Clinical Evaluation of the Mvision AI Commercial Contouring Solution for Head and Neck (H&N) and Prostate Radiotherapy Treatments
Abstract
Purpose
To evaluate the performance of the MVision AI contouring solution. The geometric accuracy and dosimetric impact of the MVision contours were assessed against the clinically approved contours for head and neck (H&N) and prostate radiotherapy patients.
Methods
A retrospective analysis was performed comparing AI-generated contours (MVision Contour+ V1.2.7) with clinically-approved contours of OARs used for radiotherapy treatment. The study included 15 H&N patients and 10 prostate patients. Geometric accuracy was assessed using a Surface Dice Similarity Coefficient (sDSC) with tolerance (τ) of 3mm, which correlates with manual editing time to make contours clinically acceptable, alongside the 95th percentile Hausdorff Distance (HD95) and Dice Similarity Coefficient (DSC).
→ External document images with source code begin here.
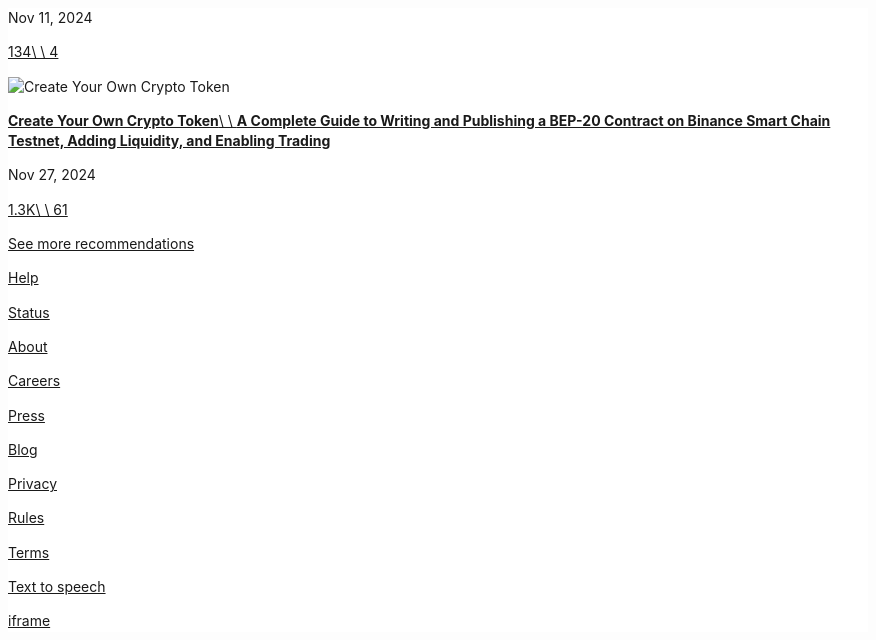 Nov 11, 2024

[134\\
\\
4](https://medium.com/block-magnates/how-i-made-3k-in-a-week-with-a-custom-typescript-crypto-bot-15068fccf6f6?source=post_page---read_next_recirc--f1868f259ce5----2---------------------7b5fb103_5910_42dc_abbe_399106e2f2f4--------------)

![Create Your Own Crypto Token](https://miro.medium.com/v2/resize:fit:679/0*BGPU7JO7_MaOaq4Y)

[**Create Your Own Crypto Token**\\
\\
**A Complete Guide to Writing and Publishing a BEP-20 Contract on Binance Smart Chain Testnet, Adding Liquidity, and Enabling Trading**](https://medium.com/ai-advances/create-your-own-crypto-token-1cfd7c274eeb?source=post_page---read_next_recirc--f1868f259ce5----3---------------------7b5fb103_5910_42dc_abbe_399106e2f2f4--------------)

Nov 27, 2024

[1.3K\\
\\
61](https://medium.com/ai-advances/create-your-own-crypto-token-1cfd7c274eeb?source=post_page---read_next_recirc--f1868f259ce5----3---------------------7b5fb103_5910_42dc_abbe_399106e2f2f4--------------)

[See more recommendations](https://medium.com/?source=post_page---read_next_recirc--f1868f259ce5---------------------------------------)

[Help](https://help.medium.com/hc/en-us?source=post_page-----f1868f259ce5---------------------------------------)

[Status](https://medium.statuspage.io/?source=post_page-----f1868f259ce5---------------------------------------)

[About](https://medium.com/about?autoplay=1&source=post_page-----f1868f259ce5---------------------------------------)

[Careers](https://medium.com/jobs-at-medium/work-at-medium-959d1a85284e?source=post_page-----f1868f259ce5---------------------------------------)

[Press](mailto:pressinquiries@medium.com)

[Blog](https://blog.medium.com/?source=post_page-----f1868f259ce5---------------------------------------)

[Privacy](https://policy.medium.com/medium-privacy-policy-f03bf92035c9?source=post_page-----f1868f259ce5---------------------------------------)

[Rules](https://policy.medium.com/medium-rules-30e5502c4eb4?source=post_page-----f1868f259ce5---------------------------------------)

[Terms](https://policy.medium.com/medium-terms-of-service-9db0094a1e0f?source=post_page-----f1868f259ce5---------------------------------------)

[Text to speech](https://speechify.com/medium?source=post_page-----f1868f259ce5---------------------------------------)

[iframe](https://www.google.com/recaptcha/enterprise/anchor?ar=1&k=6Le-uGgpAAAAAPprRaokM8AKthQ9KNGdoxaGUvVp&co=aHR0cHM6Ly9tZWRpdW0uY29tOjQ0Mw..&hl=en&v=Hi8UmRMnhdOBM3IuViTkapUP&size=invisible&cb=166ui23dmkyo)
The dosimetric comparison included the mean dose, maximum dose and clinically relevant dose-volume parameters calculated for the approved treatment plans.
Results
For H&N cases, the greatest sDSC was observed for the eyes (0.99 ± 0.01), mandible (0.98 ± 0.02), and spinal canal (0.91 ± 0.09). Parotid glands demonstrated good agreement (0.86–0.88), while smaller structures such as optic chiasm (0.21 ± 0.15) and larynx (0.23 ± 0.16) showed poorer agreement. For prostate cases, the bladder contours were in excellent agreement (0.97 ± 0.03), followed by rectum (0.92 ± 0.07), seminal vesicles (0.90 ± 0.03), and prostate (0.87 ± 0.05). Correlation analysis revealed sDSC correlated more strongly with HD95 (ρ = −0.80) than DSC (ρ = −0.48), suggesting sDSC better captures boundary discrepancies relevant to manual editing requirements. Mean dosimetric differences were clinically acceptable for most OARs.
Conclusion
MVision AI demonstrates clinically acceptable performance for large, well-defined structures, with mean sDSC exceeding 0.85 for bladder, rectum, parotids, and spinal canal. Smaller structures and those with anatomical variability require manual editing. sDSC may serve as a more clinically relevant metric for evaluating auto-segmentation performance than DSC alone.